▸ **THE PROBLEM**: In the copy, keep every line below as it is and leave out the pictures.

▸ **INFORMATION SUPPLIED**:

⟨

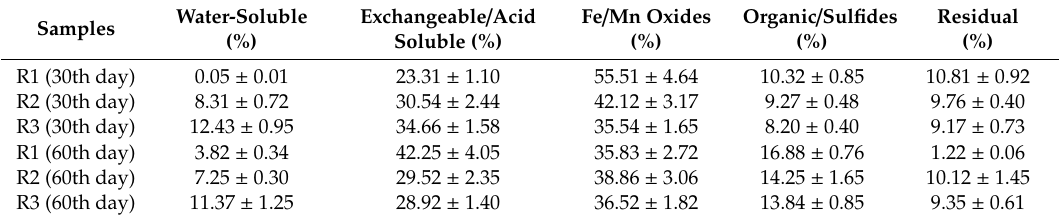
Table 2. Distribution of di ff erent Fe fractions in R1–R3 on the 30th and 60th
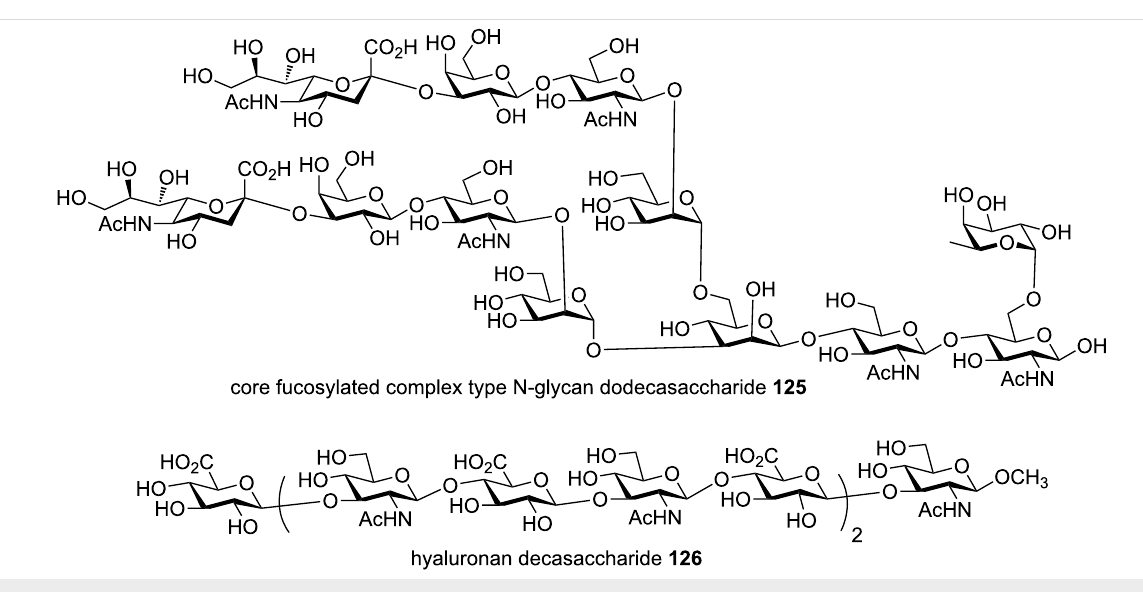
sized bearing a ketone tag at the reducing end using building blocks 83 , 150 and 151 following the preactivation-based one- pot protocol (Scheme 22). After completion of the synthesis,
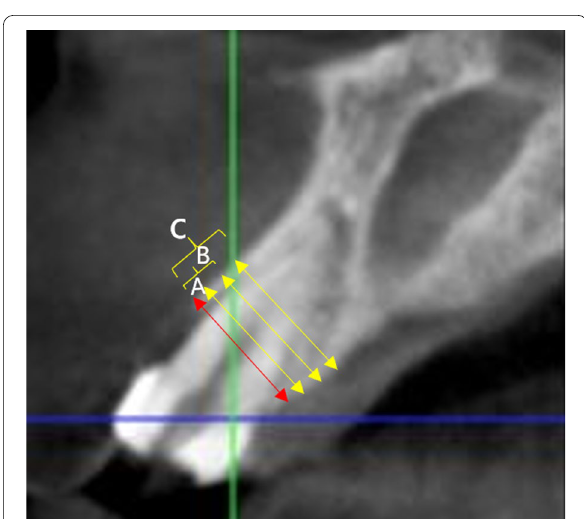
Fig. 4 Volumetric changes. horizontal measurements. The red line is the baseline, A line is 1 mm below the reference line, B line is 3 mm below the baseline line, and C line is 5 mm below the baseline line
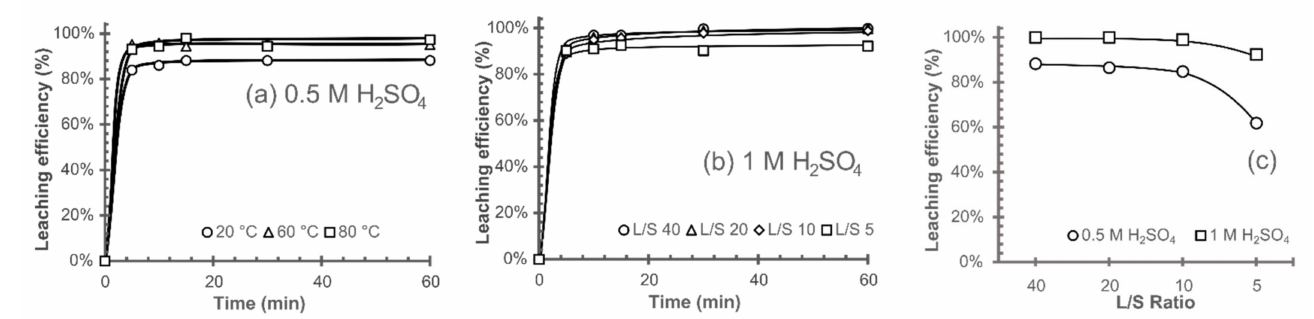
Figure 8. CAF dust leaching efficiency in ( a ) 0.5 M H 2 SO 4 and ( b ) 1 M H 2 SO 4 over time at liquid to solid ratio of 40, 20, 10 and 5 and ( c ) dust leaching efficiency in 60th minute as function of solid to liquid ratio.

⟩

▸ **ANSWER AREA**:
Table 2. Distribution of di ff erent Fe fractions in R1–R3 on the 30th and 60th
sized bearing a ketone tag at the reducing end using building blocks 83 , 150 and 151 following the preactivation-based one- pot protocol (Scheme 22). After completion of the synthesis,
Fig. 4 Volumetric changes. horizontal measurements. The red line is the baseline, A line is 1 mm below the reference line, B line is 3 mm below the baseline line, and C line is 5 mm below the baseline line
Figure 8. CAF dust leaching efficiency in ( a ) 0.5 M H 2 SO 4 and ( b ) 1 M H 2 SO 4 over time at liquid to solid ratio of 40, 20, 10 and 5 and ( c ) dust leaching efficiency in 60th minute as function of solid to liquid ratio.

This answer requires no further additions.